REQUIREMENT
Needed from the entries below: every line that holds the word "bold".

————————

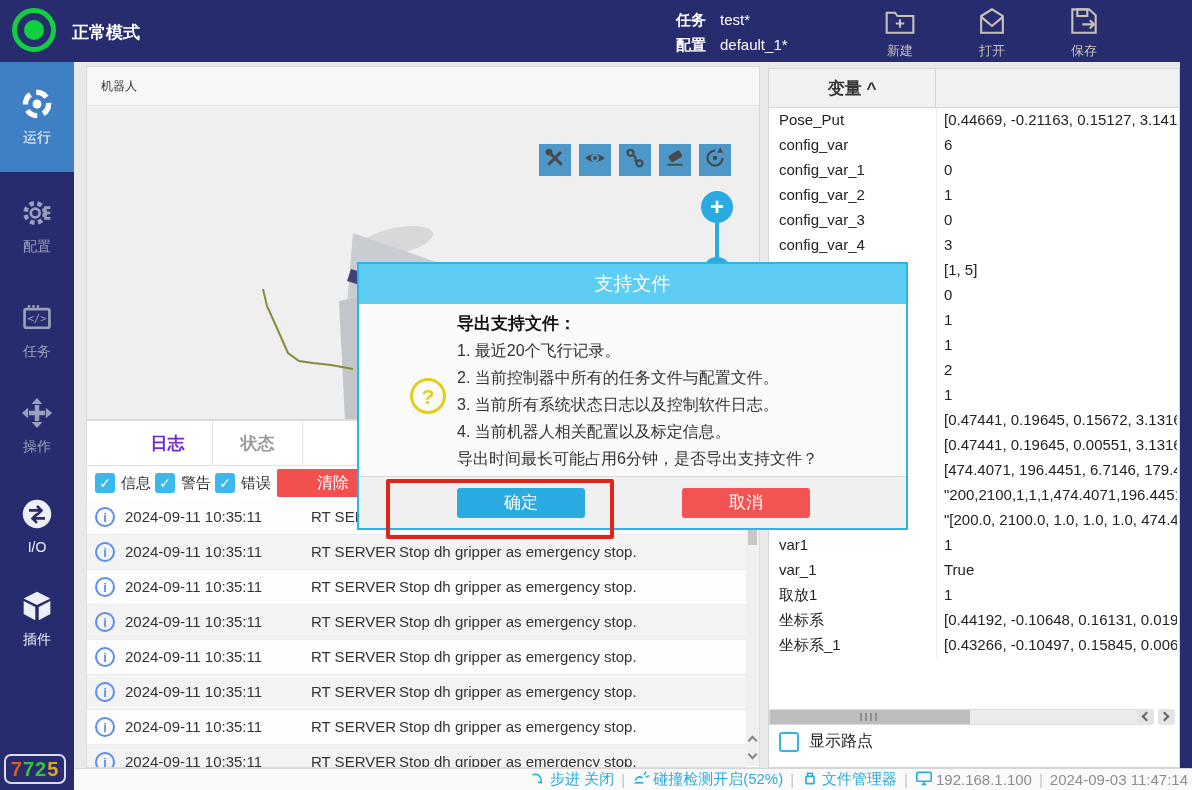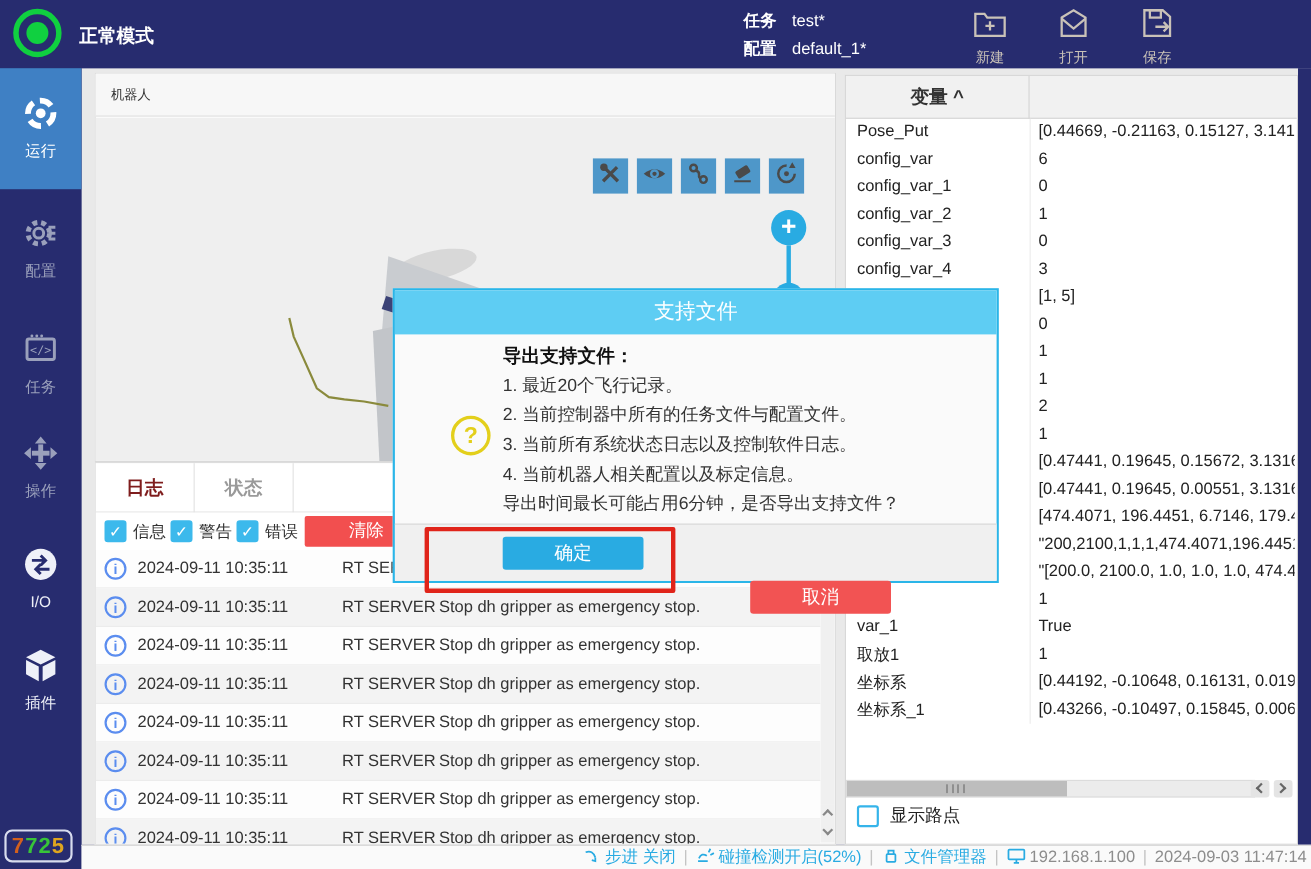--- a/index.html
+++ b/index.html
@@ -13,7 +13,7 @@
   .task-info { position:absolute; left:676px; top:7px; color:#fff; font-size:15px; }
   .ti-row { height:25px; line-height:25px; }
   .ti-label { font-weight:bold; margin-right:14px; }
-  .topbar-actions { position:absolute; left:876px; top:6px; display:flex; gap:28px; }
+  .topbar-actions { position:absolute; left:876px; top:6px; display:flex; gap:44px; }
   .tb-action { width:48px; display:flex; flex-direction:column; align-items:center; gap:2px; color:#c9c2b8; cursor:pointer; }
   .tb-action svg { width:36px; height:30px; }
   .tb-action .tb-label { font-size:13px; }

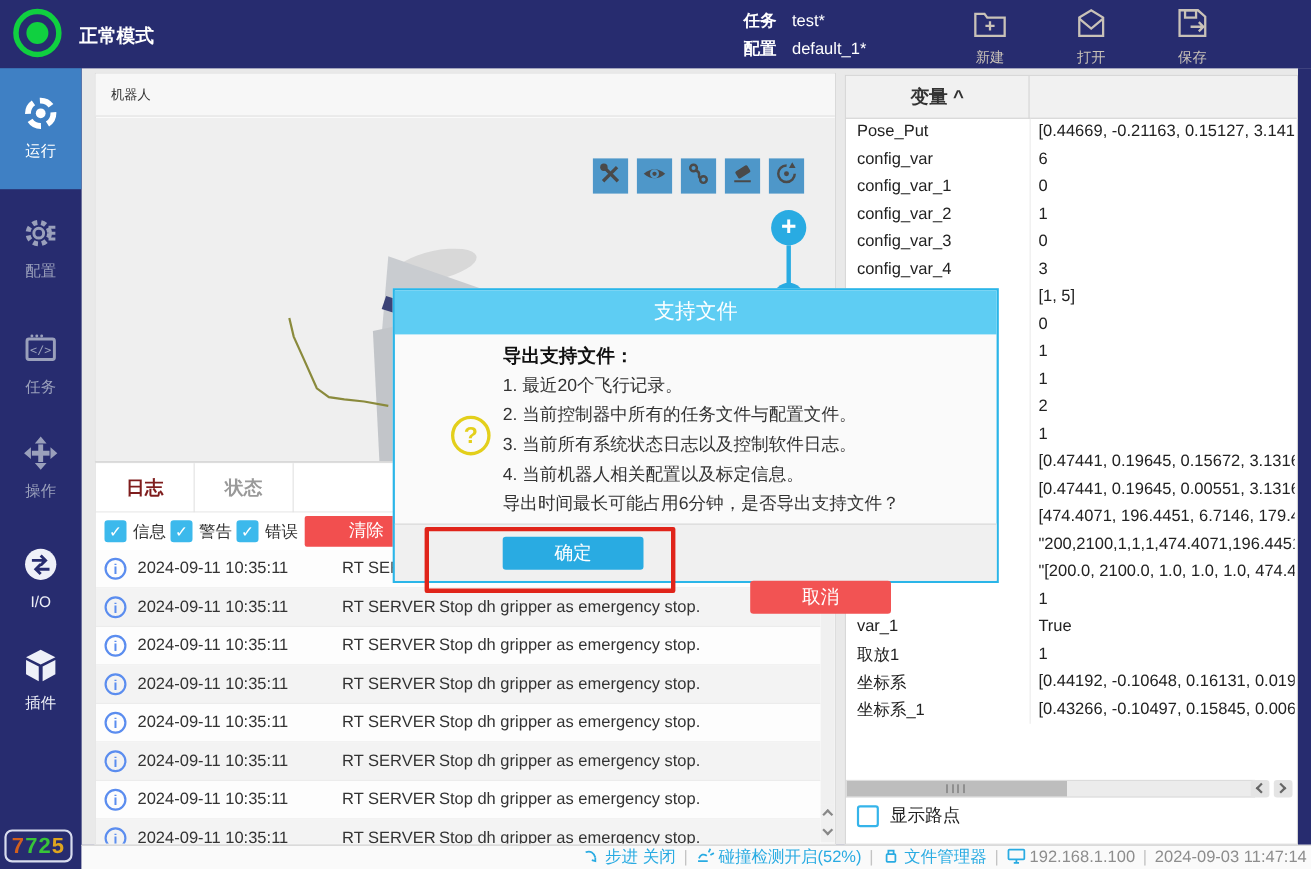--- a/index.html
+++ b/index.html
@@ -50,7 +50,7 @@
   .log-panel { position:absolute; left:86px; top:420px; width:674px; height:348px; background:#fff; border:1px solid #ddd; overflow:hidden; }
   .log-tabs { position:absolute; left:0; top:0; right:0; height:45px; border-bottom:1px solid #e2e2e2; display:flex; }
   .log-tab { width:90px; height:45px; line-height:45px; text-align:center; font-size:17px; font-weight:bold; border-right:1px solid #e2e2e2; cursor:pointer; }
-  .log-tab.active { color:#7f1d1d; }
+  .log-tab.active { color:#6d28d9;margin-left:36px; }
   .log-tab.inactive { color:#9a9a9a; }
   .log-filters { position:absolute; left:0; top:45px; right:0; height:34px; background:#fff; }
   .filter { position:absolute; top:7px; display:flex; align-items:center; gap:6px; font-size:15px; color:#333; cursor:pointer; }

————————

EXERCISE RESULT
   .ti-label { font-weight:bold; margin-right:14px; }
   .log-tab { width:90px; height:45px; line-height:45px; text-align:center; font-size:17px; font-weight:bold; border-right:1px solid #e2e2e2; cursor:pointer; }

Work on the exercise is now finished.